» DATASET RECORDS
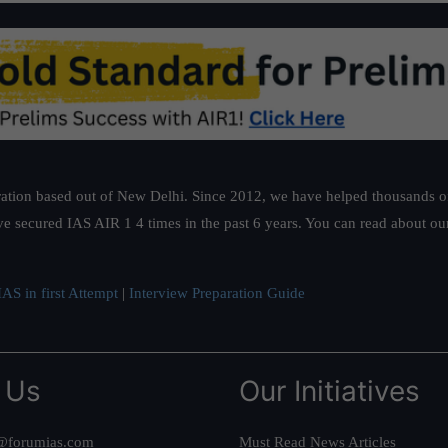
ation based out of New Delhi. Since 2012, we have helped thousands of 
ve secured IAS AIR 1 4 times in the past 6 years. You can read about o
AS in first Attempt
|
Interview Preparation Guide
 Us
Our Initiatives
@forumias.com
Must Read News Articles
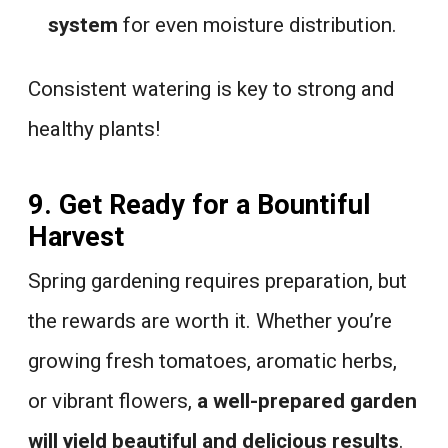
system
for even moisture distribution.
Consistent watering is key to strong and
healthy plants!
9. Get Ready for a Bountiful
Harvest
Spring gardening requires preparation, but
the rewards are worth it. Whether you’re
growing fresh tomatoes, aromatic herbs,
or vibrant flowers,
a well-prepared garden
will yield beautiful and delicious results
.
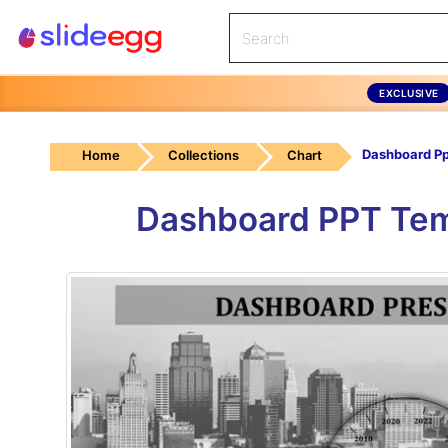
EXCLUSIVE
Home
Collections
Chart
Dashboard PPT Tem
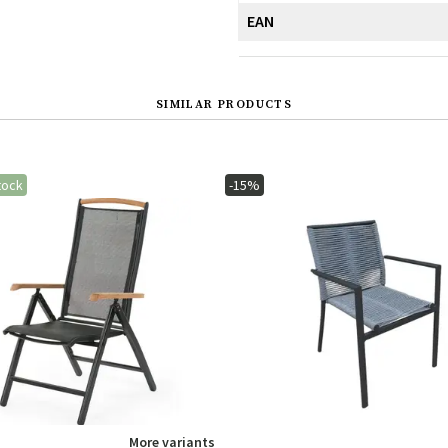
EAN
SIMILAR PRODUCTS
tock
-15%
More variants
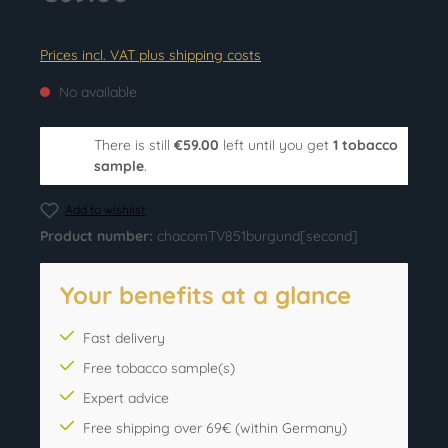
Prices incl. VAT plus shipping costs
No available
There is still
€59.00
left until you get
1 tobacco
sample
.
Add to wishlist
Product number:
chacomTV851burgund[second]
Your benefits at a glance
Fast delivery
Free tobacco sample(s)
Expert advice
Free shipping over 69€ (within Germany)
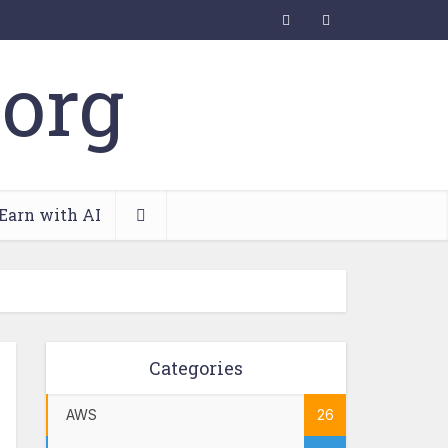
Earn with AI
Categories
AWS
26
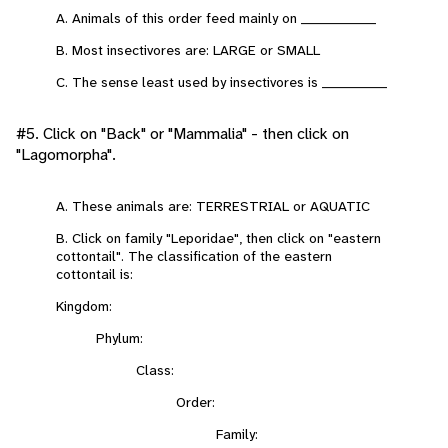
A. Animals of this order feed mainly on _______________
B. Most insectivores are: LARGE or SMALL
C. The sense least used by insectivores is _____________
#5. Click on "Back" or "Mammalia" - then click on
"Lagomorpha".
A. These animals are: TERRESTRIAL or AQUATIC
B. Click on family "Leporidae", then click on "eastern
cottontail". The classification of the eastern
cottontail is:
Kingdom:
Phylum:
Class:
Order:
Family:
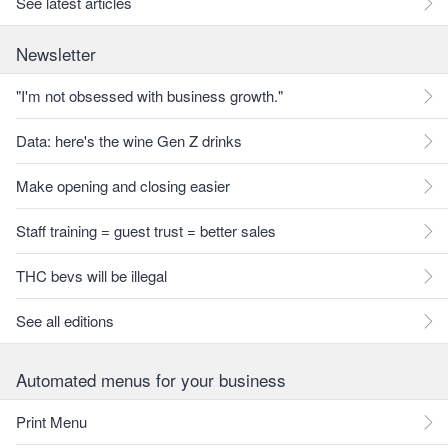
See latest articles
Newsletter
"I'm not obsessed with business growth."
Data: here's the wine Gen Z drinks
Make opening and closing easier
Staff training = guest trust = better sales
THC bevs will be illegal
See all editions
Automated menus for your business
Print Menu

» WORK REQUIRED
An exact copy of the lines above, from the one containing "See latest articles" through the one containing "See all editions", is the whole of the answer.

» SOLUTION TO THIS TASK
See latest articles
Newsletter
"I'm not obsessed with business growth."
Data: here's the wine Gen Z drinks
Make opening and closing easier
Staff training = guest trust = better sales
THC bevs will be illegal
See all editions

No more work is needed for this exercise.